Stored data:
##############################
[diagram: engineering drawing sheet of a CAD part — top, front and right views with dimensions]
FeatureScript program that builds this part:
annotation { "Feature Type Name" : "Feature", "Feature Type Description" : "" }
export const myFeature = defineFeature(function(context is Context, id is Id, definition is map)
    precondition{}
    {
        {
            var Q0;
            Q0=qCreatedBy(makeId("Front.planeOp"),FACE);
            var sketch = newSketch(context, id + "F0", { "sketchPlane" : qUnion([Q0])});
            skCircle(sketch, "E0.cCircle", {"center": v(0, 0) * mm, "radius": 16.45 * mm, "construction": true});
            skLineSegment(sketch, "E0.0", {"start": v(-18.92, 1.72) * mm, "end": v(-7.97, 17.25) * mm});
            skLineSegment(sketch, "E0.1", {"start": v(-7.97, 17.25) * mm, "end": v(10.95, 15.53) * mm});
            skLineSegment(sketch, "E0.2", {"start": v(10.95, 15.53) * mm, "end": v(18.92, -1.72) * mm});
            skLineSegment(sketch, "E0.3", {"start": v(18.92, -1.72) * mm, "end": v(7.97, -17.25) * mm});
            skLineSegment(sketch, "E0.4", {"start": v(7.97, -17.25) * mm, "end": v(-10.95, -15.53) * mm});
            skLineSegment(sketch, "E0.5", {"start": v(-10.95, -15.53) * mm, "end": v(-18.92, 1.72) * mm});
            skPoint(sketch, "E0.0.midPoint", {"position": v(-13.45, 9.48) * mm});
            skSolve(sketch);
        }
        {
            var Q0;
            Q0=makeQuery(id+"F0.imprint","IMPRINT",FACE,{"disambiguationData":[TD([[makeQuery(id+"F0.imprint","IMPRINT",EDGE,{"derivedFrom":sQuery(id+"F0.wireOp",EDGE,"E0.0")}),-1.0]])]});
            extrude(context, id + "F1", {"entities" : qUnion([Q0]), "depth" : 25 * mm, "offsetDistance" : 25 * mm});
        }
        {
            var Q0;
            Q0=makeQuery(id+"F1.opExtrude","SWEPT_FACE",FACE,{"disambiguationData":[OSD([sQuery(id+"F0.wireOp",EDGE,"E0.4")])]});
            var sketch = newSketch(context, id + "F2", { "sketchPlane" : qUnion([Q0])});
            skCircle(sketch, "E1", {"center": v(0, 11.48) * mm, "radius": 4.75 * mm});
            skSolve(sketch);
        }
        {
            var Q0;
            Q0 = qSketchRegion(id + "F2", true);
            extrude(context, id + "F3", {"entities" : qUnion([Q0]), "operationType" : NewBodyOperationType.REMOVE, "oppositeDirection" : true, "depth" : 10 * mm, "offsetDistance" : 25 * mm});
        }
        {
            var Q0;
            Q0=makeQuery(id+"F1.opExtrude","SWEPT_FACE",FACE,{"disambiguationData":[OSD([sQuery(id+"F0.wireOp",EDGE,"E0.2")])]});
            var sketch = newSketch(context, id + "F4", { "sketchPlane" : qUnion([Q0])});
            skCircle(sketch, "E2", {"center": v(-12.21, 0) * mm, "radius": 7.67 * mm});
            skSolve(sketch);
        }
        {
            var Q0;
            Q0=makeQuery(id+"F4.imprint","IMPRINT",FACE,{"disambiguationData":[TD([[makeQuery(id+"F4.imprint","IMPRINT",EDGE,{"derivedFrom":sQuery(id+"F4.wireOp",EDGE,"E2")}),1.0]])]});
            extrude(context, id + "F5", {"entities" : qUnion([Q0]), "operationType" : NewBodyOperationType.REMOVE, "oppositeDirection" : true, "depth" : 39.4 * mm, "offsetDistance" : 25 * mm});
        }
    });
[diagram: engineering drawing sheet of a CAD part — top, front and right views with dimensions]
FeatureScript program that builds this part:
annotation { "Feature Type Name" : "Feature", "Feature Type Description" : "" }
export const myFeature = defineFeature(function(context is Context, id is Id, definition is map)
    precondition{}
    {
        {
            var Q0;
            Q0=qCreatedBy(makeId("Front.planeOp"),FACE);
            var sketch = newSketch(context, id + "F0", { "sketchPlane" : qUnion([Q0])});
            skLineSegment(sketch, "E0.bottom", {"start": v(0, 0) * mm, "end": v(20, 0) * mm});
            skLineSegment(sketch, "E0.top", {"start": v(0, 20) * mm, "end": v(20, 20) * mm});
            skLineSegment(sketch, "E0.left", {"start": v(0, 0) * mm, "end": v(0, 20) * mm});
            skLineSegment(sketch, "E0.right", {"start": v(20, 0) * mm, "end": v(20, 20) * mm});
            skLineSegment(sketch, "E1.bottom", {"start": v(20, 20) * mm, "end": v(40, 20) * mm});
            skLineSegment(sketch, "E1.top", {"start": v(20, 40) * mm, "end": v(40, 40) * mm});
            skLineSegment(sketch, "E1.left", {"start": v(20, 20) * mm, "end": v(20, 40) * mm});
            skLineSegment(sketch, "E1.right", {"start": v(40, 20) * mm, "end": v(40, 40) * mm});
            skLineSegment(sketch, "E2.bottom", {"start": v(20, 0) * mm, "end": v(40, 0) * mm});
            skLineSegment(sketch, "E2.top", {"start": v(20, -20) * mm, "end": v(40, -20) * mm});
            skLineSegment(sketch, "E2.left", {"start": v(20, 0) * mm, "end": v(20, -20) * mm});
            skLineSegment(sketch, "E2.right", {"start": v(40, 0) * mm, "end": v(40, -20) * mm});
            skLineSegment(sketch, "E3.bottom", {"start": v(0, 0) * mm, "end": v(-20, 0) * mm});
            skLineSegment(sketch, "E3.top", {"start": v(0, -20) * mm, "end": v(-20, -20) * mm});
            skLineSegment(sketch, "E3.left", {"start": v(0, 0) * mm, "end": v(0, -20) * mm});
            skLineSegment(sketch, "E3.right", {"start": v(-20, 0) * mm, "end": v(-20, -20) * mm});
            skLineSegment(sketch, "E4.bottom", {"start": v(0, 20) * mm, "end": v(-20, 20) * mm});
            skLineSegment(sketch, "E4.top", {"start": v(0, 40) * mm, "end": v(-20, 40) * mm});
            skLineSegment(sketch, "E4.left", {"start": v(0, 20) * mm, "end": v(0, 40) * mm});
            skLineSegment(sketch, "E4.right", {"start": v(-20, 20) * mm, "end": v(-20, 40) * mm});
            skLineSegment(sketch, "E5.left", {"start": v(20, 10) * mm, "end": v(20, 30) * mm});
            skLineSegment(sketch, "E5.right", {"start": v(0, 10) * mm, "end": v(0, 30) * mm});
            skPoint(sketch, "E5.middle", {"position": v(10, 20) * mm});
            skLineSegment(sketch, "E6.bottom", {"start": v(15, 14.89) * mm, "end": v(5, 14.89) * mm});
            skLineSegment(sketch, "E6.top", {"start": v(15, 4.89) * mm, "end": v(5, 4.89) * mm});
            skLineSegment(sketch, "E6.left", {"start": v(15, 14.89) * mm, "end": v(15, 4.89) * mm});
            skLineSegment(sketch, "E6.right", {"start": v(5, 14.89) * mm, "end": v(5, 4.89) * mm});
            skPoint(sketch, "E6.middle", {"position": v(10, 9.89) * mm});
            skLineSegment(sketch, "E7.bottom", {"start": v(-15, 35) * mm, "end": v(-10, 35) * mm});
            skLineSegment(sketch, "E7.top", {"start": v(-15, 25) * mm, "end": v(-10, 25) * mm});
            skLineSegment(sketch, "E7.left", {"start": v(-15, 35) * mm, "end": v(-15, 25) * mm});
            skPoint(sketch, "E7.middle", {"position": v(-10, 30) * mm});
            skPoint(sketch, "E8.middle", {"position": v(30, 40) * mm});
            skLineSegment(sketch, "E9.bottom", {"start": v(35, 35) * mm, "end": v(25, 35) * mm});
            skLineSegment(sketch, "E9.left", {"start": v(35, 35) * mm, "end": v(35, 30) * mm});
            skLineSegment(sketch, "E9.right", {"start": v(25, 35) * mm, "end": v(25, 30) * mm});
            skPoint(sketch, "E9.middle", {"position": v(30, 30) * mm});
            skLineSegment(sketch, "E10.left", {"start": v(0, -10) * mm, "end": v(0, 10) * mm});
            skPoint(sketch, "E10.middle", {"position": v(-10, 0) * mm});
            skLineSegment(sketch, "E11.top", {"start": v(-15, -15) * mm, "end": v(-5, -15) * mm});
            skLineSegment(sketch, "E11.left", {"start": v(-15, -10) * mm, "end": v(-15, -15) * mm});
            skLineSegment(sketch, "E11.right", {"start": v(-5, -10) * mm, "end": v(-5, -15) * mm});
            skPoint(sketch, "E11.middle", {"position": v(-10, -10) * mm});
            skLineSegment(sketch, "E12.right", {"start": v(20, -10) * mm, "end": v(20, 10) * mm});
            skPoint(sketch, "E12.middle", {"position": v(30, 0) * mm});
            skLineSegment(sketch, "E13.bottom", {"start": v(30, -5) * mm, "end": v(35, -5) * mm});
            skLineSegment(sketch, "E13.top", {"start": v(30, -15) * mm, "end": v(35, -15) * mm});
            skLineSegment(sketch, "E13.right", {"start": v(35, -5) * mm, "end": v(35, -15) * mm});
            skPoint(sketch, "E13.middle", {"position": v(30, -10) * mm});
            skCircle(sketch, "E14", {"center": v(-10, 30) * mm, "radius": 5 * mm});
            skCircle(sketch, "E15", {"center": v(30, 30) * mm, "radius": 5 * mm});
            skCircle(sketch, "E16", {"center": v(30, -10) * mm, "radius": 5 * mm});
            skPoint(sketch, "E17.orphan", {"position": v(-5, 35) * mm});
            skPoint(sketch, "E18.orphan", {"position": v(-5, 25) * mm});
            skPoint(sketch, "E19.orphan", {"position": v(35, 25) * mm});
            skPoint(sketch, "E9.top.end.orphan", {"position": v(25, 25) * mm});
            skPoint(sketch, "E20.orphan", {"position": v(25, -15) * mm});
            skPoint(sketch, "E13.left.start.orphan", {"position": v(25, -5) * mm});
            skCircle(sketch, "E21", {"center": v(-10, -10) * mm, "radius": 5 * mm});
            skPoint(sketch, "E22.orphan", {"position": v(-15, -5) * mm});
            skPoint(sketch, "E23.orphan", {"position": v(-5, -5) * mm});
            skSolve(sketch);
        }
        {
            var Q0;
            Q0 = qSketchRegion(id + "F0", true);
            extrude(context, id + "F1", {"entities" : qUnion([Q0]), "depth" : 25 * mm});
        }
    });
##############################
## TASK PROMPT:
Extract each line in the rows above that contains the string "sQuery", and copy every one without changes.

## FULL RESPONSE:
            Q0=makeQuery(id+"F0.imprint","IMPRINT",FACE,{"disambiguationData":[TD([[makeQuery(id+"F0.imprint","IMPRINT",EDGE,{"derivedFrom":sQuery(id+"F0.wireOp",EDGE,"E0.0")}),-1.0]])]});
            Q0=makeQuery(id+"F1.opExtrude","SWEPT_FACE",FACE,{"disambiguationData":[OSD([sQuery(id+"F0.wireOp",EDGE,"E0.4")])]});
            Q0=makeQuery(id+"F1.opExtrude","SWEPT_FACE",FACE,{"disambiguationData":[OSD([sQuery(id+"F0.wireOp",EDGE,"E0.2")])]});
            Q0=makeQuery(id+"F4.imprint","IMPRINT",FACE,{"disambiguationData":[TD([[makeQuery(id+"F4.imprint","IMPRINT",EDGE,{"derivedFrom":sQuery(id+"F4.wireOp",EDGE,"E2")}),1.0]])]});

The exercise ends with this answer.